このグラフを閉じるとプログラムは終了し、mp_pose_learn_skeletons.py と同じ位置に result.h5 が保存されている。

なお、グラフが表示されずに以下のエラーが表示される場合があるかもしれない。
OMP: Error #15: Initializing libiomp5md.dll, but found libiomp5 already initialized.
OMP: Hint This means that multiple copies of the OpenMP runtime have been linked into the program. That is dangerous, since it can degrade performance or cause incorrect results. The best thing to do is to ensure that only a single OpenMP runtime is linked into the process, e.g. by avoiding static linking of the OpenMP runtime in any library. As an unsafe, unsupported, undocumented workaround you can set the environment variable KMP_DUPLICATE_LIB_OK=TRUE to allow the program to continue to execute, but that may cause crashes or silently produce incorrect results. For more information, please see http://www.intel.com/software/products/support/.
この場合でも学習済みのファイル result.h5 は適切に保存されているのでそれほど心配する必要はない。
グラフも正しく表示されるようにしたければ、このプログラムの2行目「import os」の次の行に
下記のように「os.environ["KMP_DUPLICATE_LIB_OK"]="TRUE"」という行を追加し、
プログラムを上書き保存 (Ctrl+S) し、プログラムを再実行すればよい。
import os # ←これは既存の行
os.environ["KMP_DUPLICATE_LIB_OK"]="TRUE"
それにより、正しくグラフが表示されるようになるだろう。


mp_pose_recognize_skeletons.py の使い方

さて、学習が終わったら、それを mp_pose_recognize_skeletons.py によりに認識させてみよう。
これはSpyder (tf2) に読み込ませて使う Python ファイルである。

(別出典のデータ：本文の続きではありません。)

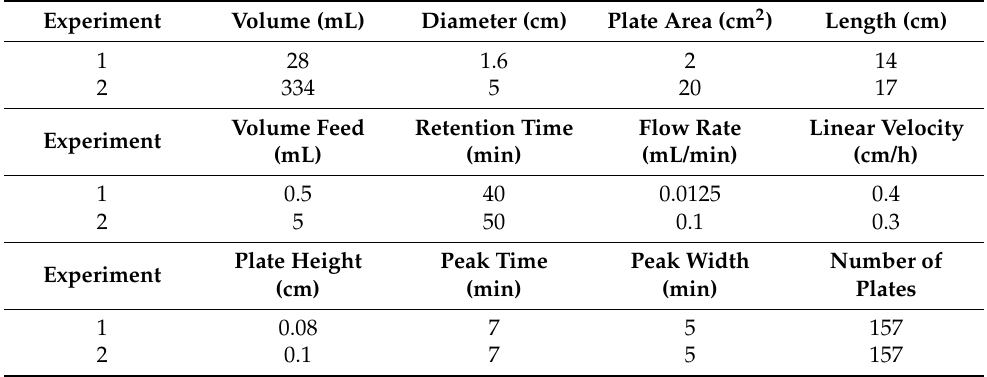
Table 1. Experimental data of (HIC-1) for A and C Van Deemter coefficients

Spyder (tf2) で mp_pose_recognize_skeletons.py を開いたら、
Spyder (tf2) の 「実行」→「ファイルごとの設定」を以下のように設定すること コマンドラインオプションの「result.h5」の部分は学習結果を保存したファイル名であるので、皆さんが保存時に決めたファイル名にして欲しい。

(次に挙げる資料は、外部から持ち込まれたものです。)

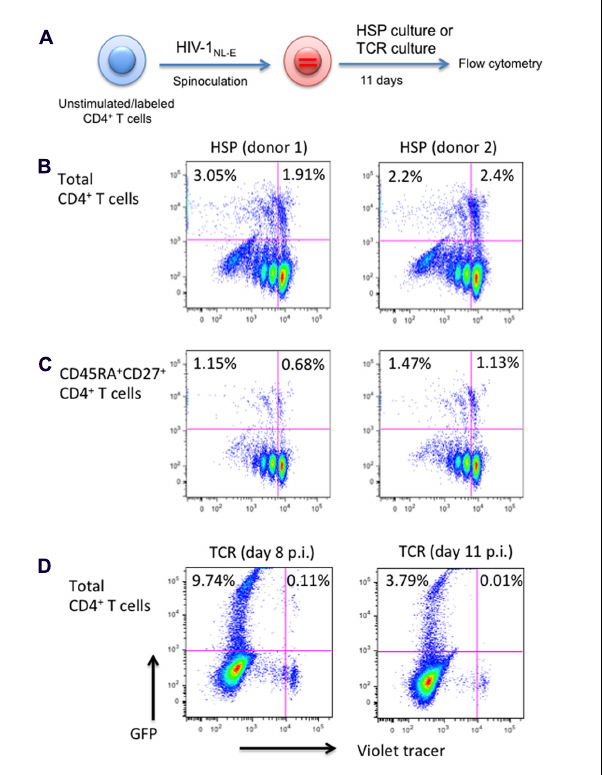
FIGURE 4 | Total and naïve, HSP-cultured CD4 + T cells are both susceptible to productive HIV infection. (A) Outline of experimental strategy. Violet tracer-labeled CD4 + T cells from two blood donors were infected with a wild-type HIV-1 NL − E and cultured under HSP conditions for 11 days. GFP expression and proliferation were analyzed by flow cytometry. (B) Total CD4 + T cells. (C) CD45RA + CD27 + naïve CD4 + T cells. (D) As a control, violet tracer-labeled total CD4 + T cells were infected with HIV-1 NL − E , TCR stimulated with anti-CD3 and anti-CD28, and cultured in the presence of IL-2. Cells were analyzed by flow cytometry at 8 days (left panel) or 11 days (right panel) post infection. Percentages of GFP-positive cells are given for the proliferated and resting cell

なお、このプログラムで表示される映像上で受け付けるキーボード入力は以下の通りである。 MediaPipe のプログラム同様、映像上に姿勢を表す線が表示されるが、その上に認識されたポーズのクラス番号が「class 0」のように白文字で表示される。
カメラの前に立ってポーズ保存時にしたポーズをとり、画面上に正しいクラス番号が確認されるか確認してみよう。
正しいクラス番号が表示されれば、ポーズ認識に成功しているということである。
意図した通りにポーズを認識できただろうか?


手認識について

以上、ポーズ認識を実行するためのサンプルファイルの使い方を解説した。
同様のポーズ認識を、「全身の骨格」に対してではなく「手の骨格」に対して行うサンプルファイルMediaPipeHandRecogSample.zipも用意した。
こちらも全く同じ手順で実行できる。以下の通り試してみよう。

まず、圧縮ファイルを展開すると、手認識用の以下の5ファイルが現われる。全身の骨格認識のファイル名の「_pose_」の部分が
「_hand_」に変わっているだけで、役割はそれぞれ全く一緒のものである。 これらの実行ファイルを実行するため、以下の手順に従おう。
従わないと、全身の認識用と手の認識用でファイルが混乱してしまう可能性があるからである。

まず、皆さんが全身の認識を実行したファイルが存在するフォルダは「mediapipe-python-sample-main」という名前のはずである。
このフォルダをコピー&貼りつけにより複製しよう。Windows のデフォルトでは、複製されたフォルダの名前は
「mediapipe-python-sample-main - コピー」となっているはずである。

すなわち、皆さんが全身の認識を実行したフォルダが「mediapipe-python-sample-main」と「mediapipe-python-sample-main - コピー」の2つ存在することになる。
このうち、後者の「mediapipe-python-sample-main - コピー」の方のフォルダ名を変更しよう。
ここでは手認識を意味する「hand-recognition」という名称に変更するものとし、以後、この名前で解説を続ける。

すなわち、「mediapipe-python-sample-main」が全身認識用フォルダ、「hand-recognition」が手認識用フォルダということである。
(もちろん、全身認識用の「mediapipe-python-sample-main」のフォルダ名もお好みで変えて構わない)

さて、エクスプローラー上で「hand-recognition」フォルダ内に入ろう。この中にある全身認識用のもの、すなわち以下のファイルとフォルダを削除しよう。
もちろん、このフォルダを手認識用のフォルダとするためである。 以上のファイルの削除が済んだら、この「hand-recognition」フォルダのこの位置 (sample_pose.py が存在する位置) に、
先程展開した手認識用のファイル (「mp_hand_」で始まる 5 ファイル) を移動しよう。

以上で手認識の演習を行う準備は完了である。

本ページの冒頭に戻り、演習をおこなってみよう。
本ページでは最初に mp_pose_record_joints.py の解説から始まる。
これを mp_hand_record_joints.py の解説と読み替えて演習を行う、ということである。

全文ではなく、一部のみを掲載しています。